If you’re interested in this comic or any of the others mentioned, simply click on the title/link to snag a copy through Amazon.


It’s back baby! It’s been a long time coming… but THE FLASH is back! Jeremy Adams is doing a fanatic job of making readers forget about all the bad stuff Wally West did while making this adventure super-fun in the process. Furthermore, Adams has managed to take mopey, depressed, “angry at the world” Barry Allen and make him strong, confident, and full of life again. Alongside this mini-team of MISTER TERRIFIC and GREEN ARROW, Adams has provided FLASH fans with an entertaining, light-hearted adventure that finally feels like a FLASH comic.


Adams opens up FLASH #769 by quickly giving readers answers as to why Wally is jumping through time in this rock-solid second installment. The reasoning is… comic book science… but it works. Furthermore, Adams uses this issue to set up future stories that could develop down the line from Wally and the Gold Beetle. And readers, I hope Adams gets the chance to share those stories, even if it’s not in the main FLASH title.

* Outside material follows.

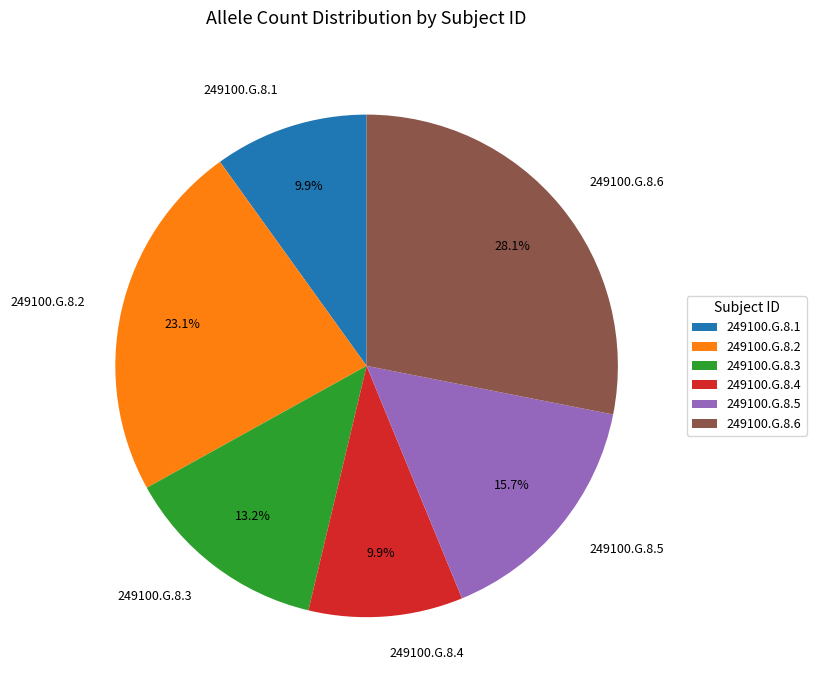

What is the ratio of the value at 249100.G.8.3 to the value at 249100.G.8.6?

0.5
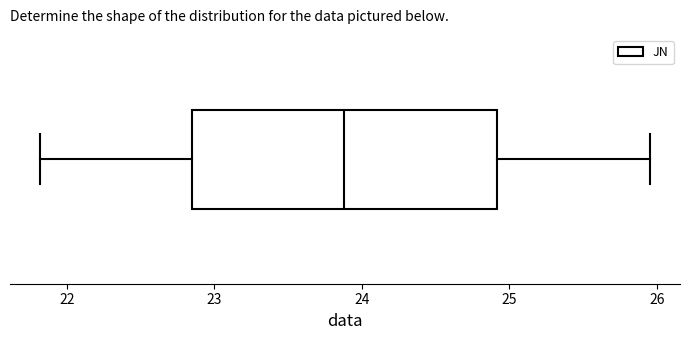

Read this box plot against the x-axis: the position of the median line, the range covered by the box, and the ends of both whiskers. The values are not printed on the chart, so give them approximately, as read against the axis.

median 23.9, box 22.8 to 24.9, whiskers 21.8 to 26.0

Additionally, Adams uses clever banter to solve this “dominating” problem AND supplies, readers, with subtle humor that adds the perfect touch to this issue. The simple, yet friendly dialogue between the main characters felt authentic, refreshing, and what this series has been missing for years. Heck, Adams even gives fans some humorous background into the FLASH Museum, which merely added that extra layer this series has so desperately needed for so long. I couldn’t be more pleased with these opening two issues. For now, I’m fine with the wildly, witty adventures. It will help move long-time fans away from the recently checkered past of Wally West and Barry Allen while coercing a “soft reboot” of sorts with the FLASH family.

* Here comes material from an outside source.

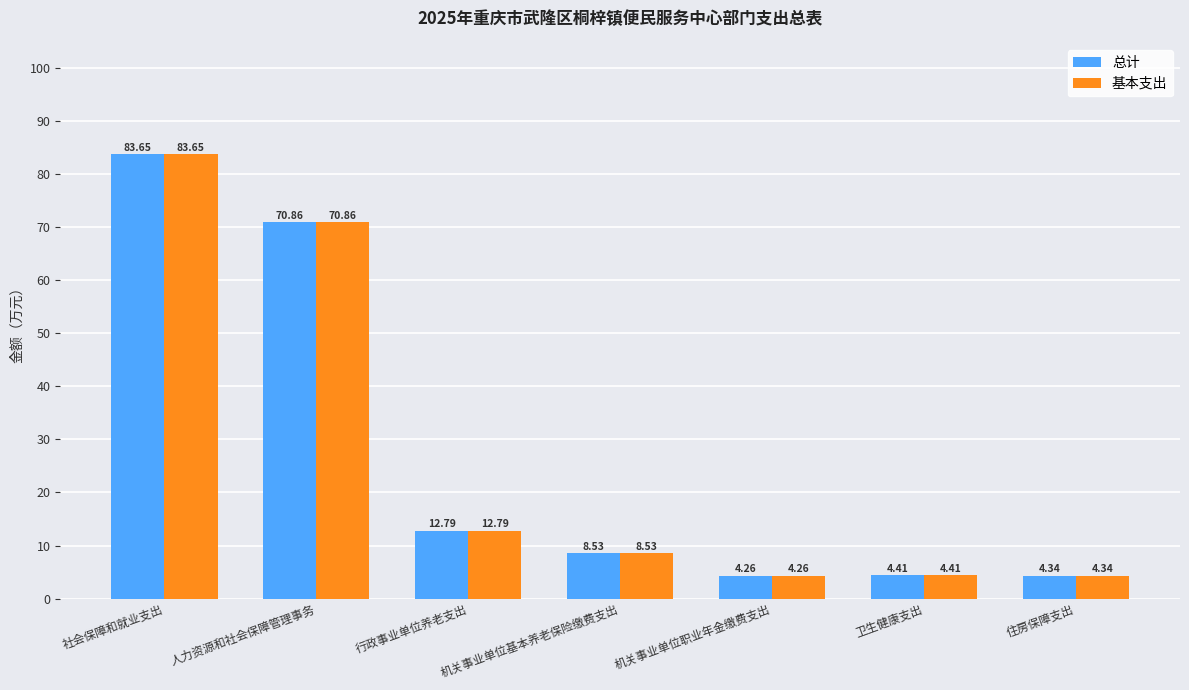

At how many categories does at least one series exceed 50?

2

So, the outlines around the characters are still a bit perplexing. However, they’re definitely growing on me after two issues. Why? Well, because the illustrations by Brandon Peterson and David Lafuente are so dang crisp and detailed. The design of the characters is clear and practically three-dimensional/ leaping off the page. Sure, it’s a bit cartoony. Yet, it’s that same cartoony feeling that helps the issue come to life. It’s that atmosphere that’s helping to make the series seem more lighthearted and invigorating. Plus, Mike Atiyeh and Luis Guerrero’s colors are explosive! Like any good color artist, these two make the reader’s eyes move subconsciously across the page and stop at each key component or panel. All around the board, this team did a dynamic job.


Adams is helping Wally West fans forget about HEROES IN CRISIS while ushering in a new status quo for the FLASH family that’s been missing for quite some time. FLASH #769 is fast, fun, friendly, and full of energy. Lafuente, Peterson, Atiyeh, and Guerrero make this issue bright, vibrant, and powerful. New readers will find these first two installments easy to hop in on while old fans will feel rejuvenated, refreshed, and ready for something finally uplifting for the FLASH family. If you’ve been off the FLASH for a while now, I highly recommend jumping back on board. And, if you’re looking for something new, fun, and exciting that’s easy to read, this could be the comic for you! Pick this up, let me know what you think, have a great week, and God Bless!